- [Task directions] Leave out the pictures, then reproduce the rest of the material exactly.

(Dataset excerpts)
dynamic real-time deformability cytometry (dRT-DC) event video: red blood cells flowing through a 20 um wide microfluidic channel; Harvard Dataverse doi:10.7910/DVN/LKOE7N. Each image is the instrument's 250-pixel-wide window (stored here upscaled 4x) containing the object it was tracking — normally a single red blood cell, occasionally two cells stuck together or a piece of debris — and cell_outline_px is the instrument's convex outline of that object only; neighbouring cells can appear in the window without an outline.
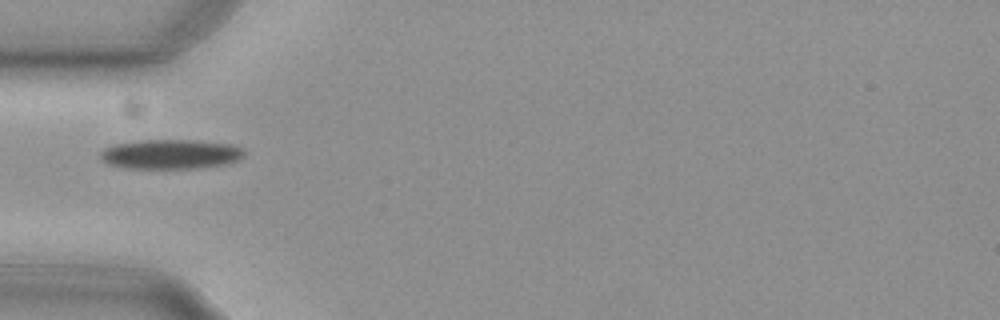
{"species": "common noctule bat (a hibernating species)", "species_latin": "Nyctalus noctula", "temperature_condition": "cold", "stored_images_in_passage": 36, "camera_frame_rate_fps": 3000, "um_per_image_px": 0.085, "animal": {"sex": "female", "body_mass_g": 29.2, "forearm_length_mm": 56.3}, "frame": {"image": 1, "passage_image": 1, "time_ms": 0.0, "image_size_px": [1000, 320], "cell_outline_px": [[244, 156], [236, 160], [220, 164], [196, 168], [128, 168], [108, 164], [100, 156], [100, 152], [104, 148], [112, 144], [136, 140], [196, 140], [232, 144], [240, 148], [244, 152]], "centroid_in_image_um": [14.44, 13.08], "position_along_channel_um": 70.6, "area_um2": 24.62}}
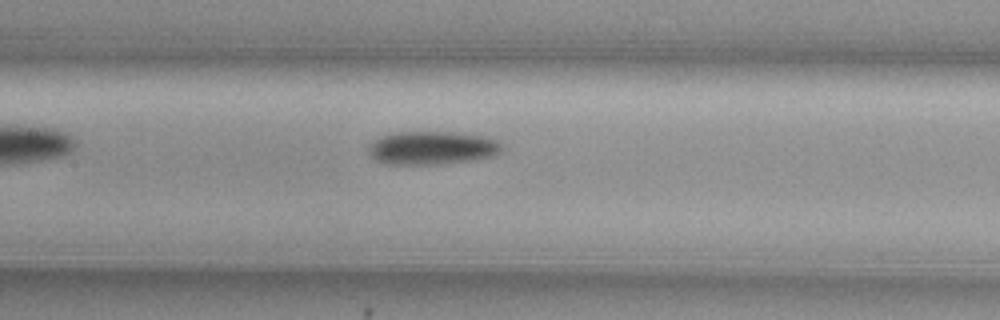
{"frame": {"image": 2, "passage_image": 9, "time_ms": 2.667, "image_size_px": [1000, 320], "cell_outline_px": [[504, 148], [500, 152], [492, 156], [468, 160], [432, 164], [384, 164], [376, 160], [368, 152], [368, 144], [380, 136], [396, 132], [460, 132], [488, 136], [496, 140]], "centroid_in_image_um": [36.7, 12.55], "position_along_channel_um": 170.7, "area_um2": 25.95}}
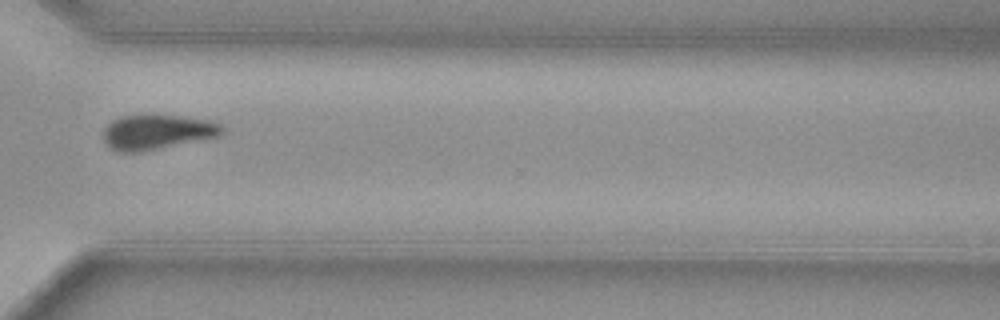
{"frame": {"image": 3, "passage_image": 24, "time_ms": 7.667, "image_size_px": [1000, 320], "cell_outline_px": [[224, 132], [216, 136], [140, 152], [120, 152], [112, 148], [104, 140], [104, 128], [112, 120], [120, 116], [140, 112], [152, 112], [184, 116], [208, 120], [220, 124], [224, 128]], "centroid_in_image_um": [13.31, 11.15], "position_along_channel_um": 357.3, "area_um2": 24.57}, "authors_computed_cell_mechanics": {"area_um2": 24.6517, "velocity_mm_per_s": 3.7425, "shape_relaxation_time_tau1_ms": 2.8859, "shape_relaxation_time_tau2_ms": null, "deformation_change_tau1": 0.1135, "deformation_change_tau2": null}}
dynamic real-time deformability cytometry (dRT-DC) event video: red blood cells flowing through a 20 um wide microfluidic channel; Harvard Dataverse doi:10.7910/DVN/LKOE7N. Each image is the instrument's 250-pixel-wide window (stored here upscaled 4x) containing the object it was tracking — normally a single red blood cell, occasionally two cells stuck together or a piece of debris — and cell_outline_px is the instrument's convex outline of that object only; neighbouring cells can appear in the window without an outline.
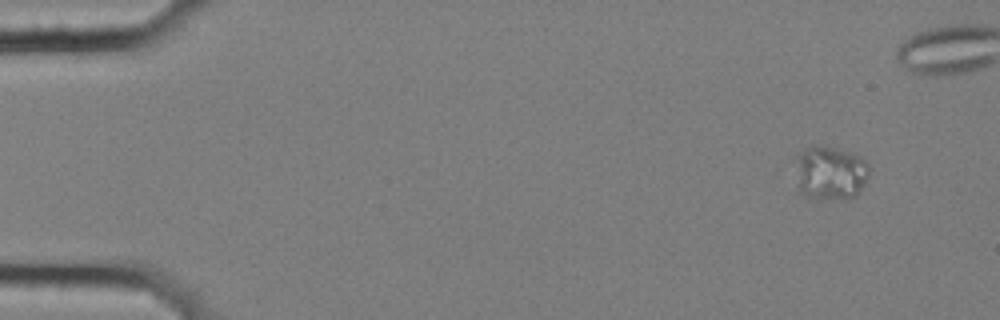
{"species": "common noctule bat (a hibernating species)", "species_latin": "Nyctalus noctula", "temperature_condition": "cold", "stored_images_in_passage": 55, "camera_frame_rate_fps": 3000, "um_per_image_px": 0.085, "animal": {"sex": "female", "body_mass_g": 25.1}, "frame": {"image": 1, "passage_image": 1, "time_ms": 0.0, "image_size_px": [1000, 320], "cell_outline_px": [[868, 176], [860, 188], [852, 196], [820, 200], [808, 200], [800, 192], [796, 156], [804, 148], [812, 144], [820, 144], [852, 152], [864, 160], [868, 164]], "centroid_in_image_um": [70.53, 14.66], "position_along_channel_um": 14.5, "area_um2": 23.12}}
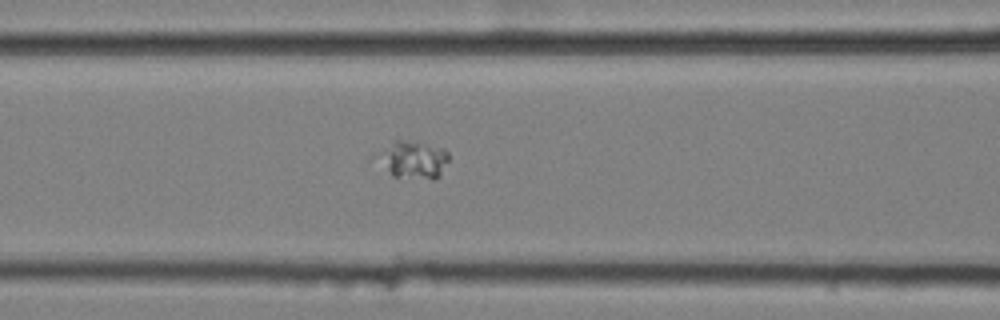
{"frame": {"image": 2, "passage_image": 21, "time_ms": 6.667, "image_size_px": [1000, 320], "cell_outline_px": [[448, 160], [440, 176], [432, 180], [392, 176], [388, 168], [388, 164], [396, 140], [420, 140], [444, 148], [448, 152]], "centroid_in_image_um": [35.48, 13.59], "position_along_channel_um": 131.1, "area_um2": 14.05}}
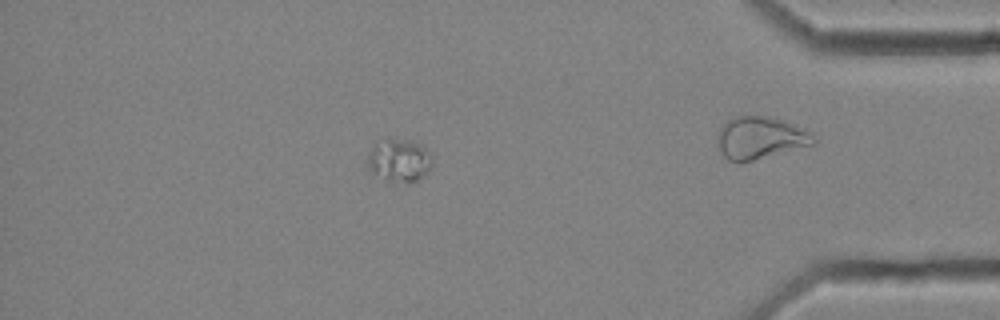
{"frame": {"image": 3, "passage_image": 47, "time_ms": 15.333, "image_size_px": [1000, 320], "cell_outline_px": [[432, 164], [428, 172], [424, 176], [408, 184], [388, 180], [368, 172], [364, 164], [364, 160], [372, 144], [388, 140], [408, 140], [424, 144], [432, 156]], "centroid_in_image_um": [33.89, 13.65], "position_along_channel_um": 401.3, "area_um2": 16.76}}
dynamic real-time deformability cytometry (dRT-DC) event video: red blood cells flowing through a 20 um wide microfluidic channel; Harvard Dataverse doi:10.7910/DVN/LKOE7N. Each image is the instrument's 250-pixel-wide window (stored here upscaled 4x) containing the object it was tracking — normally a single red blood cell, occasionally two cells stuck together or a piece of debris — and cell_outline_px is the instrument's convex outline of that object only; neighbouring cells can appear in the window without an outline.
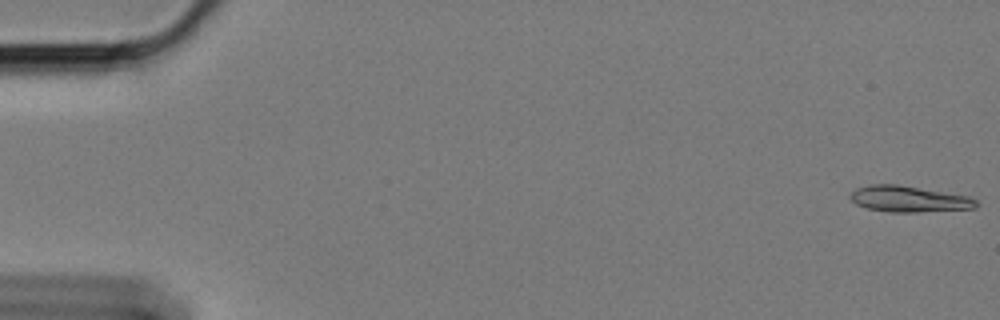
{"species": "Egyptian fruit bat (a non-hibernating species)", "species_latin": "Rousettus aegyptiacus", "temperature_condition": "cold", "stored_images_in_passage": 58, "camera_frame_rate_fps": 3000, "um_per_image_px": 0.085, "animal": {"sex": "female"}, "frame": {"image": 1, "passage_image": 1, "time_ms": 0.0, "image_size_px": [1000, 320], "cell_outline_px": [[976, 208], [916, 212], [892, 212], [868, 208], [856, 204], [848, 196], [856, 188], [872, 184], [896, 184], [968, 196], [976, 200]], "centroid_in_image_um": [77.22, 16.91], "position_along_channel_um": 7.8, "area_um2": 18.84}}
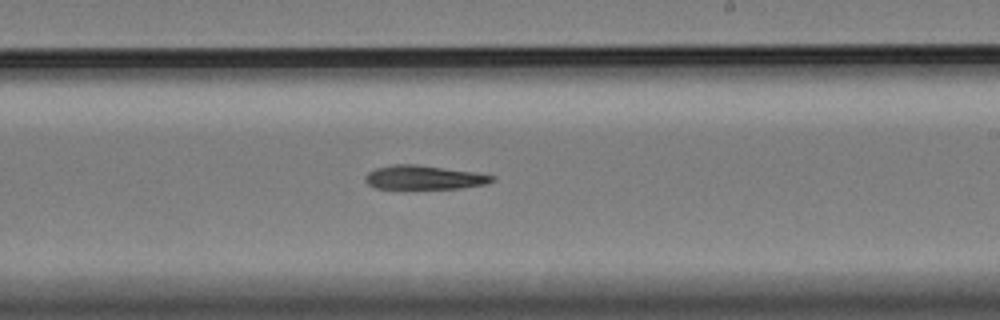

- [Correct answer]
dynamic real-time deformability cytometry (dRT-DC) event video: red blood cells flowing through a 20 um wide microfluidic channel; Harvard Dataverse doi:10.7910/DVN/LKOE7N. Each image is the instrument's 250-pixel-wide window (stored here upscaled 4x) containing the object it was tracking — normally a single red blood cell, occasionally two cells stuck together or a piece of debris — and cell_outline_px is the instrument's convex outline of that object only; neighbouring cells can appear in the window without an outline.
{"species": "common noctule bat (a hibernating species)", "species_latin": "Nyctalus noctula", "temperature_condition": "cold", "stored_images_in_passage": 36, "camera_frame_rate_fps": 3000, "um_per_image_px": 0.085, "animal": {"sex": "female", "body_mass_g": 29.2, "forearm_length_mm": 56.3}, "frame": {"image": 1, "passage_image": 1, "time_ms": 0.0, "image_size_px": [1000, 320], "cell_outline_px": [[244, 156], [236, 160], [220, 164], [196, 168], [128, 168], [108, 164], [100, 156], [100, 152], [104, 148], [112, 144], [136, 140], [196, 140], [232, 144], [240, 148], [244, 152]], "centroid_in_image_um": [14.44, 13.08], "position_along_channel_um": 70.6, "area_um2": 24.62}}
{"frame": {"image": 2, "passage_image": 9, "time_ms": 2.667, "image_size_px": [1000, 320], "cell_outline_px": [[504, 148], [500, 152], [492, 156], [468, 160], [432, 164], [384, 164], [376, 160], [368, 152], [368, 144], [380, 136], [396, 132], [460, 132], [488, 136], [496, 140]], "centroid_in_image_um": [36.7, 12.55], "position_along_channel_um": 170.7, "area_um2": 25.95}}
{"frame": {"image": 3, "passage_image": 24, "time_ms": 7.667, "image_size_px": [1000, 320], "cell_outline_px": [[224, 132], [216, 136], [140, 152], [120, 152], [112, 148], [104, 140], [104, 128], [112, 120], [120, 116], [140, 112], [152, 112], [184, 116], [208, 120], [220, 124], [224, 128]], "centroid_in_image_um": [13.31, 11.15], "position_along_channel_um": 357.3, "area_um2": 24.57}, "authors_computed_cell_mechanics": {"area_um2": 24.6517, "velocity_mm_per_s": 3.7425, "shape_relaxation_time_tau1_ms": 2.8859, "shape_relaxation_time_tau2_ms": null, "deformation_change_tau1": 0.1135, "deformation_change_tau2": null}}
dynamic real-time deformability cytometry (dRT-DC) event video: red blood cells flowing through a 20 um wide microfluidic channel; Harvard Dataverse doi:10.7910/DVN/LKOE7N. Each image is the instrument's 250-pixel-wide window (stored here upscaled 4x) containing the object it was tracking — normally a single red blood cell, occasionally two cells stuck together or a piece of debris — and cell_outline_px is the instrument's convex outline of that object only; neighbouring cells can appear in the window without an outline.
{"species": "common noctule bat (a hibernating species)", "species_latin": "Nyctalus noctula", "temperature_condition": "cold", "stored_images_in_passage": 55, "camera_frame_rate_fps": 3000, "um_per_image_px": 0.085, "animal": {"sex": "female", "body_mass_g": 25.1}, "frame": {"image": 1, "passage_image": 1, "time_ms": 0.0, "image_size_px": [1000, 320], "cell_outline_px": [[868, 176], [860, 188], [852, 196], [820, 200], [808, 200], [800, 192], [796, 156], [804, 148], [812, 144], [820, 144], [852, 152], [864, 160], [868, 164]], "centroid_in_image_um": [70.53, 14.66], "position_along_channel_um": 14.5, "area_um2": 23.12}}
{"frame": {"image": 2, "passage_image": 21, "time_ms": 6.667, "image_size_px": [1000, 320], "cell_outline_px": [[448, 160], [440, 176], [432, 180], [392, 176], [388, 168], [388, 164], [396, 140], [420, 140], [444, 148], [448, 152]], "centroid_in_image_um": [35.48, 13.59], "position_along_channel_um": 131.1, "area_um2": 14.05}}
{"frame": {"image": 3, "passage_image": 47, "time_ms": 15.333, "image_size_px": [1000, 320], "cell_outline_px": [[432, 164], [428, 172], [424, 176], [408, 184], [388, 180], [368, 172], [364, 164], [364, 160], [372, 144], [388, 140], [408, 140], [424, 144], [432, 156]], "centroid_in_image_um": [33.89, 13.65], "position_along_channel_um": 401.3, "area_um2": 16.76}}
dynamic real-time deformability cytometry (dRT-DC) event video: red blood cells flowing through a 20 um wide microfluidic channel; Harvard Dataverse doi:10.7910/DVN/LKOE7N. Each image is the instrument's 250-pixel-wide window (stored here upscaled 4x) containing the object it was tracking — normally a single red blood cell, occasionally two cells stuck together or a piece of debris — and cell_outline_px is the instrument's convex outline of that object only; neighbouring cells can appear in the window without an outline.
{"species": "Egyptian fruit bat (a non-hibernating species)", "species_latin": "Rousettus aegyptiacus", "temperature_condition": "cold", "stored_images_in_passage": 58, "camera_frame_rate_fps": 3000, "um_per_image_px": 0.085, "animal": {"sex": "female"}, "frame": {"image": 1, "passage_image": 1, "time_ms": 0.0, "image_size_px": [1000, 320], "cell_outline_px": [[976, 208], [916, 212], [892, 212], [868, 208], [856, 204], [848, 196], [856, 188], [872, 184], [896, 184], [968, 196], [976, 200]], "centroid_in_image_um": [77.22, 16.91], "position_along_channel_um": 7.8, "area_um2": 18.84}}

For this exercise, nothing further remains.